The new album is called “My Dreams Dictate My Reality.” It was produced by Ross Robinson, and I guess it’s a lot more gothy-punky-dreamy than “I Thought I Was an Alien” – that was a lot more intimate. It talks a lot about all my fears and anxiety and death and childhood and having Peter Pan syndrome, and it’s got a really heavy tone to it, but sounds a lot more upbeat, with tones of synth and chorus-y guitars. And we have to wait because … hmm. It takes a while for labels to release stuff, I guess. And I have to learn how to be patient, and you, too! Meanwhile, I’ll direct a bunch of new videos and stuff for when it comes out.

You started off as an actress before becoming a singer. What inspired you to take the plunge into a musical career?
I was just craving for something that would make me feel creatively fulfilled on my own, where I can be totally independent, and I have that with music. I write all the time, every day, and I love having a good balance of both acting and making music. It keeps me sane.

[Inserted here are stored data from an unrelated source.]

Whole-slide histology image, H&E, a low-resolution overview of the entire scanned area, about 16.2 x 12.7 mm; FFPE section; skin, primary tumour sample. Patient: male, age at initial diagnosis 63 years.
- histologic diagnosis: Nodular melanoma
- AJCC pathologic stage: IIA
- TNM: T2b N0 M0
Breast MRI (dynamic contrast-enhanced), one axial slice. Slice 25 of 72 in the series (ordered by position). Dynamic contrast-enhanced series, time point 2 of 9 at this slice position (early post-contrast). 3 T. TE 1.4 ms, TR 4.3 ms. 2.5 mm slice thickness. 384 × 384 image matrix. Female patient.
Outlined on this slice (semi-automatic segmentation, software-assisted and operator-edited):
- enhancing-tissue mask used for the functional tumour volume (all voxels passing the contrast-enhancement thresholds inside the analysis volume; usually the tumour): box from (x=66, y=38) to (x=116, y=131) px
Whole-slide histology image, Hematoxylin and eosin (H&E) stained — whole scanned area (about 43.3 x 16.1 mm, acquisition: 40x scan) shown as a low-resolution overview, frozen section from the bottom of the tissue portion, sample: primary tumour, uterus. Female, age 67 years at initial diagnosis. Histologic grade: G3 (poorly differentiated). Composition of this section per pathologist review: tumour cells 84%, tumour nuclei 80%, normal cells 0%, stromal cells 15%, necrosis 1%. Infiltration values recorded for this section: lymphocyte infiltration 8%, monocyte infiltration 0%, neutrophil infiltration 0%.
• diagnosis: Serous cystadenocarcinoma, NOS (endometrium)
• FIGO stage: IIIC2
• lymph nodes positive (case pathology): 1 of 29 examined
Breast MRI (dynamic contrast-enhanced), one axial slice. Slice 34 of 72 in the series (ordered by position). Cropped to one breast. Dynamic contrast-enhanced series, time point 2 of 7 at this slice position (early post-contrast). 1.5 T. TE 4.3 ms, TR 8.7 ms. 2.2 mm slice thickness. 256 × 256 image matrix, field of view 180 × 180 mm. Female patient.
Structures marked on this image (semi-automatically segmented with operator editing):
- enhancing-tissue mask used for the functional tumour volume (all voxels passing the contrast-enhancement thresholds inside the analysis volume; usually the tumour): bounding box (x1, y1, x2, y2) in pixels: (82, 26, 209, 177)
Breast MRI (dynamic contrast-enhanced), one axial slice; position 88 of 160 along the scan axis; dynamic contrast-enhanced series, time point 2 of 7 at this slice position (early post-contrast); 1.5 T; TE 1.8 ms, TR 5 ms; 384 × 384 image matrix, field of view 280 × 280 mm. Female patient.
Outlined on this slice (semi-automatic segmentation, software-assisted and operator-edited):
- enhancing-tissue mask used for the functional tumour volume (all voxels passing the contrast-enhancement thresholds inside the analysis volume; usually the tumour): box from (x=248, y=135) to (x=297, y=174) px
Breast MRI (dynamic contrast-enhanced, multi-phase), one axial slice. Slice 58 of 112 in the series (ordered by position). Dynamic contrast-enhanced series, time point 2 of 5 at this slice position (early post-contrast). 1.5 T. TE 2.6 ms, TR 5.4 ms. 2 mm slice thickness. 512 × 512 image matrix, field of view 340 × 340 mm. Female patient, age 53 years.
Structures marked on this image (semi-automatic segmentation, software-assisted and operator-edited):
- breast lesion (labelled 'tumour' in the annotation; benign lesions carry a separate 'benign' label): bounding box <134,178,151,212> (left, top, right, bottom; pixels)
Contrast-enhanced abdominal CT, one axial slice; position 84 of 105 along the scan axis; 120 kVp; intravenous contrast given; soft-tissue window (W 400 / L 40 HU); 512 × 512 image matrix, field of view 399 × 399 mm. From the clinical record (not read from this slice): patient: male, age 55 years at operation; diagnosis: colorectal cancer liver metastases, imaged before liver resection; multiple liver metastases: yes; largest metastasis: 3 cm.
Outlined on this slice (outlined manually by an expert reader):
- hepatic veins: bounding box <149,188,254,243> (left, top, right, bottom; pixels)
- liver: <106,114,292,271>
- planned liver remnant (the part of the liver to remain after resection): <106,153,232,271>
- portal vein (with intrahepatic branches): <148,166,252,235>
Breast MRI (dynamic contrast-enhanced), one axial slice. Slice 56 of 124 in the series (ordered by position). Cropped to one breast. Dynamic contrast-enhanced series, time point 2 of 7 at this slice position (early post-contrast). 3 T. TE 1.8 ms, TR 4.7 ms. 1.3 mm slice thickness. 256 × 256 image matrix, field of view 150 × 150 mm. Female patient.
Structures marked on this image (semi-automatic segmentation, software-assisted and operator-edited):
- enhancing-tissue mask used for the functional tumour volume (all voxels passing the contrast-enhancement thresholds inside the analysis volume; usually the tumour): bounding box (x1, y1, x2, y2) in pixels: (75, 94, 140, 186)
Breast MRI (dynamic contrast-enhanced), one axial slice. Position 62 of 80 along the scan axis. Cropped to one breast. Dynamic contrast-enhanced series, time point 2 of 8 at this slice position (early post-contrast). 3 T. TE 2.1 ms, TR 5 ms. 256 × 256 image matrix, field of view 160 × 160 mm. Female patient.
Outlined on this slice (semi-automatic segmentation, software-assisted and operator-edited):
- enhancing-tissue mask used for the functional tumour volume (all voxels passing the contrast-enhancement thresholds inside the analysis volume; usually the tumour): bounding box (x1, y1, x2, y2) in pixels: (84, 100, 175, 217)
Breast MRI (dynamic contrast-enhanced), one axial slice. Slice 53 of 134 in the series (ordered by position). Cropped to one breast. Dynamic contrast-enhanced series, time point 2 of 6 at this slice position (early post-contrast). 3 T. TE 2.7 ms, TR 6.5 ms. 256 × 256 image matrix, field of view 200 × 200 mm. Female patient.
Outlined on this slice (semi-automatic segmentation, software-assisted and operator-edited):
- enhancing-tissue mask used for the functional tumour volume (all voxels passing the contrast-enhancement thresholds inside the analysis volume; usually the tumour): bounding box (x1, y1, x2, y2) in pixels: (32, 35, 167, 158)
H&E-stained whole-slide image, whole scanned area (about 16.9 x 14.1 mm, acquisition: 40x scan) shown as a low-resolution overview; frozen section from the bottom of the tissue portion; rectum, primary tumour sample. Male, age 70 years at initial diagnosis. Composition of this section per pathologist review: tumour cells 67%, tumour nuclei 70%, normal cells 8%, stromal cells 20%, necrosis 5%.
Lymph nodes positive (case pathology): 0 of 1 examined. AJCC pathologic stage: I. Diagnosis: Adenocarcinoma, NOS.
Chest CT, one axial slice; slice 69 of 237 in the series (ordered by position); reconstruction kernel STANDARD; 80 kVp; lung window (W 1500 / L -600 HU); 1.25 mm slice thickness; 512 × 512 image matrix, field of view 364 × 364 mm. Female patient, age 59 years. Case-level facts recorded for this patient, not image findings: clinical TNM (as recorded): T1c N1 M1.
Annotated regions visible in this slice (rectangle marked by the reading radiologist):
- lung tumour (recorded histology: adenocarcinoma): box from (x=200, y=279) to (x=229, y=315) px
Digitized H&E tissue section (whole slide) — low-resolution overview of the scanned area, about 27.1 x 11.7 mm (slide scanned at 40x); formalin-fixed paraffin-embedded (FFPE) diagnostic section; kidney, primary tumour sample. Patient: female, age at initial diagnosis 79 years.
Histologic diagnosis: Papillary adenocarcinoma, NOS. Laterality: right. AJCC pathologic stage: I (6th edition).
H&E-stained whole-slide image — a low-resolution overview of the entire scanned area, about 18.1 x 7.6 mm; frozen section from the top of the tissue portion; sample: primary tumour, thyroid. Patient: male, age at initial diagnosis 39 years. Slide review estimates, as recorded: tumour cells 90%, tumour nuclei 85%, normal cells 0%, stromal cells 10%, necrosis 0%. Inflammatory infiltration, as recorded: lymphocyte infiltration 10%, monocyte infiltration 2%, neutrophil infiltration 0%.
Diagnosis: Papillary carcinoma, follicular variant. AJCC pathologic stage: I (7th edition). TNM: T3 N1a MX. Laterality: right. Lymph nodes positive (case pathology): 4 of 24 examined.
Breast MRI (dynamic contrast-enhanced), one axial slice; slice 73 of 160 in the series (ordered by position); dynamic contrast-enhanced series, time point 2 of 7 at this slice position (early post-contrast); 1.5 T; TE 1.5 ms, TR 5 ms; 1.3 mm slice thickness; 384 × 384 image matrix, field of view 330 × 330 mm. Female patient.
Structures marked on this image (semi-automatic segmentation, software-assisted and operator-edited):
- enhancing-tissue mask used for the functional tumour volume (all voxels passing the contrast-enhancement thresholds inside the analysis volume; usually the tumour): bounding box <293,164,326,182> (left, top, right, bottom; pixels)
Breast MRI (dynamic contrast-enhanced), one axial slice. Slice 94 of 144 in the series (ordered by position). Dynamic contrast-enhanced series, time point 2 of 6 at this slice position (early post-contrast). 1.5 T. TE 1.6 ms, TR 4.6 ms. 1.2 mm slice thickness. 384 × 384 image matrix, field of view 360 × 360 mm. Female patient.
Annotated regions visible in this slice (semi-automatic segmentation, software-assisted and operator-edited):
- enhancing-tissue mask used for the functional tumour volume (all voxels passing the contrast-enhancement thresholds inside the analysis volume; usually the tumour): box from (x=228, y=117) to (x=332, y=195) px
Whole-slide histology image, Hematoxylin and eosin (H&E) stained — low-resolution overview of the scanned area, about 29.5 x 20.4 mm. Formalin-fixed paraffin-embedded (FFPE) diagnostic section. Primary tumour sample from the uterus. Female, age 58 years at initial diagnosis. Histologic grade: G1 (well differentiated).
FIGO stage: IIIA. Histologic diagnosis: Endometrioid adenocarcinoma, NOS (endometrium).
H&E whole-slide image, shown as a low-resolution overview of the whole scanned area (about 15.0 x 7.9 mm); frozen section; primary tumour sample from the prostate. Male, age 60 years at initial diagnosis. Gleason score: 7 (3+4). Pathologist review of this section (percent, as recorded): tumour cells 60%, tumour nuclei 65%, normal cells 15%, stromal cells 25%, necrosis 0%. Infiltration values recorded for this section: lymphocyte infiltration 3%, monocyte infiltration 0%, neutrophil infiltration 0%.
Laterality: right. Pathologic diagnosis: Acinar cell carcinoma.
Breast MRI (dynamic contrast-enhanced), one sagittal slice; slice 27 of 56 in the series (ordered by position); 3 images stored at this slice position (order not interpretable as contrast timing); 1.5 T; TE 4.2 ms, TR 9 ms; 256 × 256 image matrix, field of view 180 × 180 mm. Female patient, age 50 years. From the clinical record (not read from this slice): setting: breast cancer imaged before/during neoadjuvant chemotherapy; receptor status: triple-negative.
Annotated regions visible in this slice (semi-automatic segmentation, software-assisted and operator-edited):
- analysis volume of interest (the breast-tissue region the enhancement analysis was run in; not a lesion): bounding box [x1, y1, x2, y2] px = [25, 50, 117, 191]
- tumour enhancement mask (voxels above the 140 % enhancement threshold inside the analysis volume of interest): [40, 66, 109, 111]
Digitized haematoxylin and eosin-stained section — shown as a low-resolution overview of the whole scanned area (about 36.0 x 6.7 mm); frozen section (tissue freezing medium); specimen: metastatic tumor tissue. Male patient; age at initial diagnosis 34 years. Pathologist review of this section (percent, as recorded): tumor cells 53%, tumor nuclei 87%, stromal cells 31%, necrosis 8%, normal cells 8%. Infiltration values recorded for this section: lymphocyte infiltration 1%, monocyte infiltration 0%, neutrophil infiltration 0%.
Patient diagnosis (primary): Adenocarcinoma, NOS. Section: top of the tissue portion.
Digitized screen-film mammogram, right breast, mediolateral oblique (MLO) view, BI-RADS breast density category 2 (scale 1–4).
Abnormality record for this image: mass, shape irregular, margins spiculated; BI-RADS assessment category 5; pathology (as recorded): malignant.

What was your experience like in the “First Kiss” video, and how did you become involved?
My friend Melissa Cocker asked me if I’d be in her little film that Tatia was going to direct. I said yes, of course! I had no idea what was really going to happen, and I offered them to use my music for it, and then it became this huge thing. It still amazes me.

Was it strange kissing a stranger, or were you able to feel a measure of intimacy?
Well, it was Marianna Palka’s first time ever kissing a girl, so I guess I wanted to make it feel real and nice to her, so she would have a fond memory of it. And we’re still friends and all, so I guess we did OK!

The list of artists you’ve worked with is really eclectic, from Daniel Johnston to Pete Doherty to Ross Robinson to Spike Jonze, and all are dripping with indie-cred. Is that something you’ve been careful about – making sure to surround yourself with the right artists (and avoid the wrong ones)?
Ha! I just have really specific taste, and I guess that attracts only specific people. I co-wrote a song (called “Fame”) on Santigold’s last record, and I co-wrote and sang on a few tracks of Theophilus London’s new album too, and I sang on Ariel Pink’s new record, and he sang on mine. That’s been an ongoing collaboration for a while – I love working with him. So all that feels pretty eclectic – I just like working with people that I find inspiring and genuine.

What’s your songwriting process like?
Well, I don’t know, I mean, I write thoughts and poems and stuff all the time, but when it comes to songs, they usually come haunt me at night at the very moment where I’m about to fall asleep. They will be there all formed, and I just have to be brave enough to wake up and record them right away. And I usually hear all the instruments, drums, bass lines, guitar hooks and harmonies at once. It’s pretty crazy!